Woraufhin Grigoriew auf einen Stuhl plumpste und beide Hände über dem Kopf zusammenschlug, als fürchte er, der Schädel könne ihm platzen.

»Und schließlich«, sagte Smiley und blickte, wenn auch nur ganz kurz, von seinem Notizbuch auf - und was er darin las, sagte Toby, weiß Gott allein, die Seiten waren liniert, aber im übrigen völlig leer -, »schließlich, Herr Botschaftsrat, gilt es noch, die Reaktion gewisser staatlicher Sicherheitsorgane auf diese Fotos zu bedenken.«

Und nun ließ Grigoriew seinen Kopf los, zog das Taschentuch aus der Brusttasche und begann, sich die Stirn zu wischen, doch so heftig er auch wischte, der Schweiß trat immer wieder von neuem hervor. Er rann so unaufhaltsam, wie Smileys Schweiß damals im Verhörraum in Delhi, als er Karla Auge in Auge ge­genübergesessen hatte.

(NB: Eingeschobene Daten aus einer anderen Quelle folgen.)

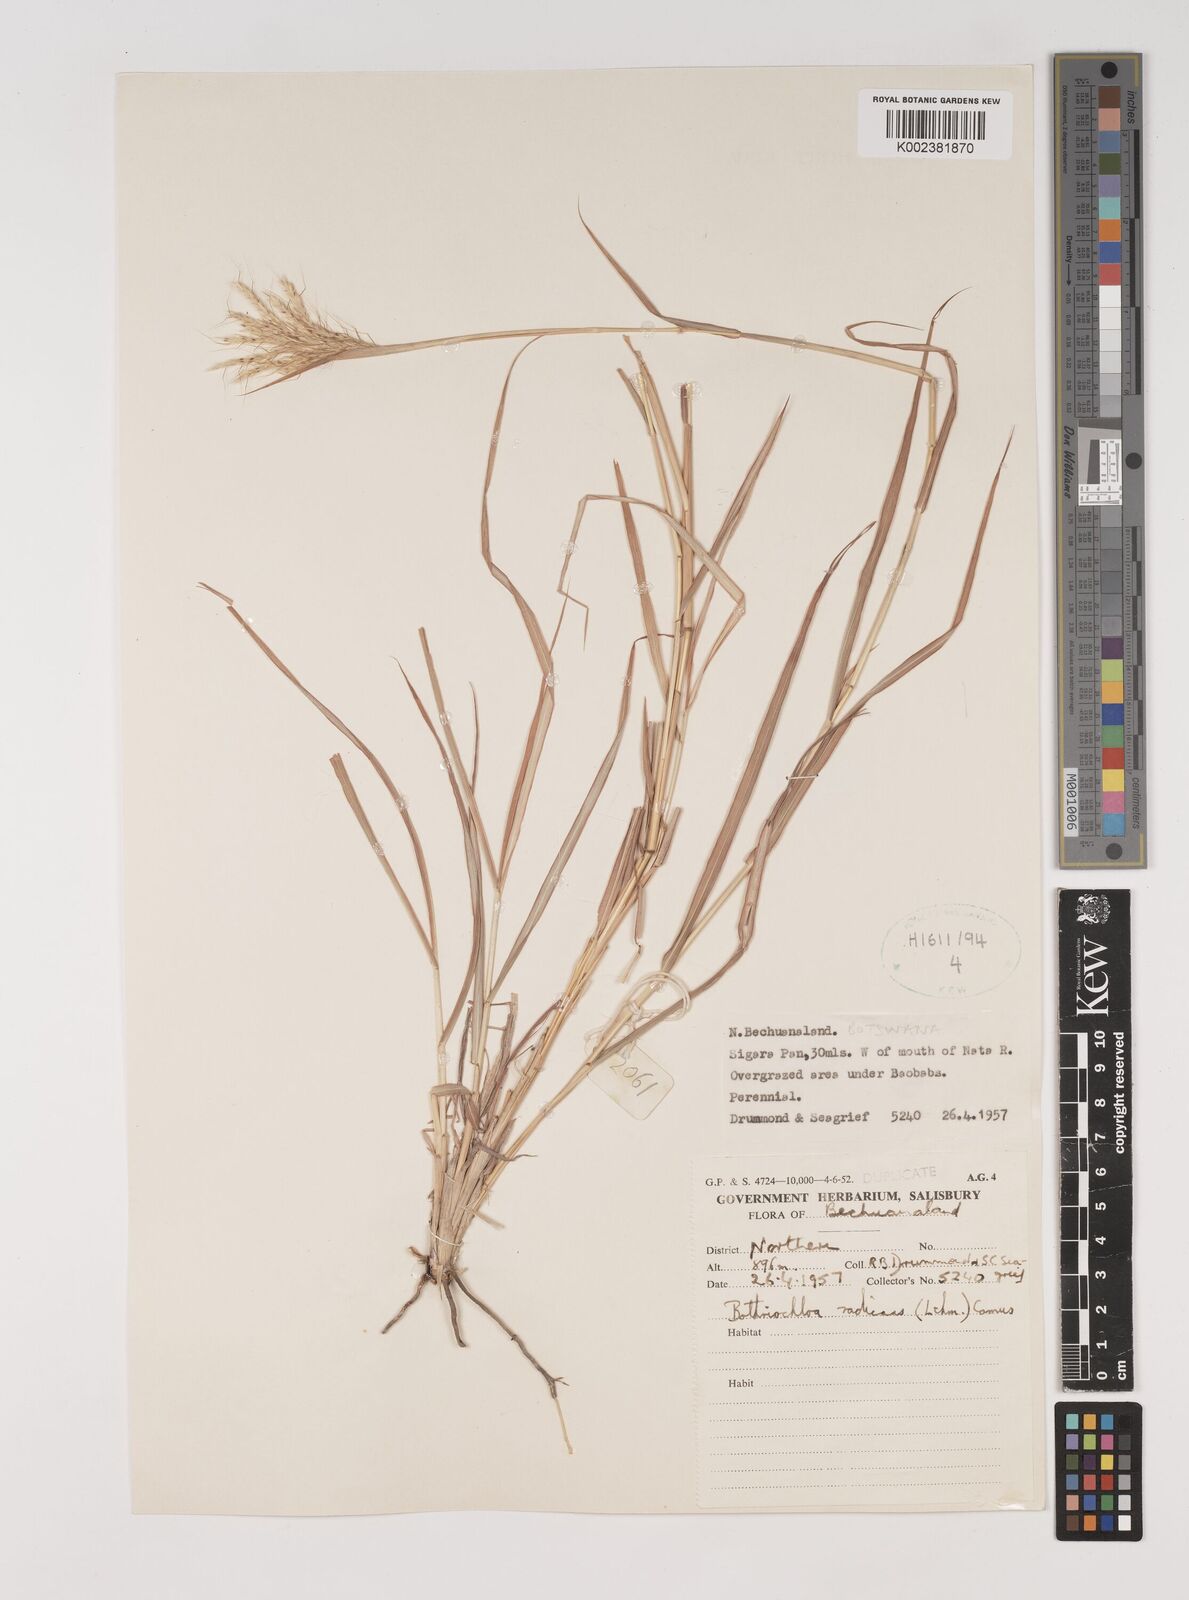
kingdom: Plantae
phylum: Tracheophyta
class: Liliopsida
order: Poales
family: Poaceae
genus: Bothriochloa
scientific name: Bothriochloa radicans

Smiley ging völlig in seiner Rolle als bürokratischer Sendbote des Unvermeidlichen auf: Er seufzte abermals und wendete pedan­tisch eine weitere Seite in seinem Notizbuch um.

»Herr Botschaftsrat, darf ich fragen, um welche Zeit Sie Ihre Gattin und die Kinder vom Picknick zurückerwarten?«

Grigoriew war noch immer ausschließlich mit seinem Taschen­tuch beschäftigt.

»Madame Grigoriewa und die Kinder picknicken in den Wäl­dern von Elfenau«, erinnerte Smiley ihn. »Wir haben Ihnen ein paar Fragen zu stellen, indes wäre es bedauerlich, wenn Ihre Abwesenheit von zu Hause Anlaß zu Besorgnis gäbe.«

Grigoriew steckte das Taschentuch weg. »Sie sind Spione?« flü­sterte er. »Sie sind Spione der Westmächte?«

»Herr Botschaftsrat, es ist besser, wenn Sie nicht wissen, wer wir sind«, sagte Smiley ernst. »Solches Wissen ist eine gefährliche Bürde. Erfüllen Sie unsere Forderungen, und Sie werden als freier Mann von hier fortgehen. Sie haben unser Wort. Weder Ihre Gattin noch die Moskauer Zentrale - auch sie nicht - sollen jemals etwas erfahren. Bitte sagen Sie mir, wann die Ihren von Elfenau zurückkommen -« Smiley brach ab.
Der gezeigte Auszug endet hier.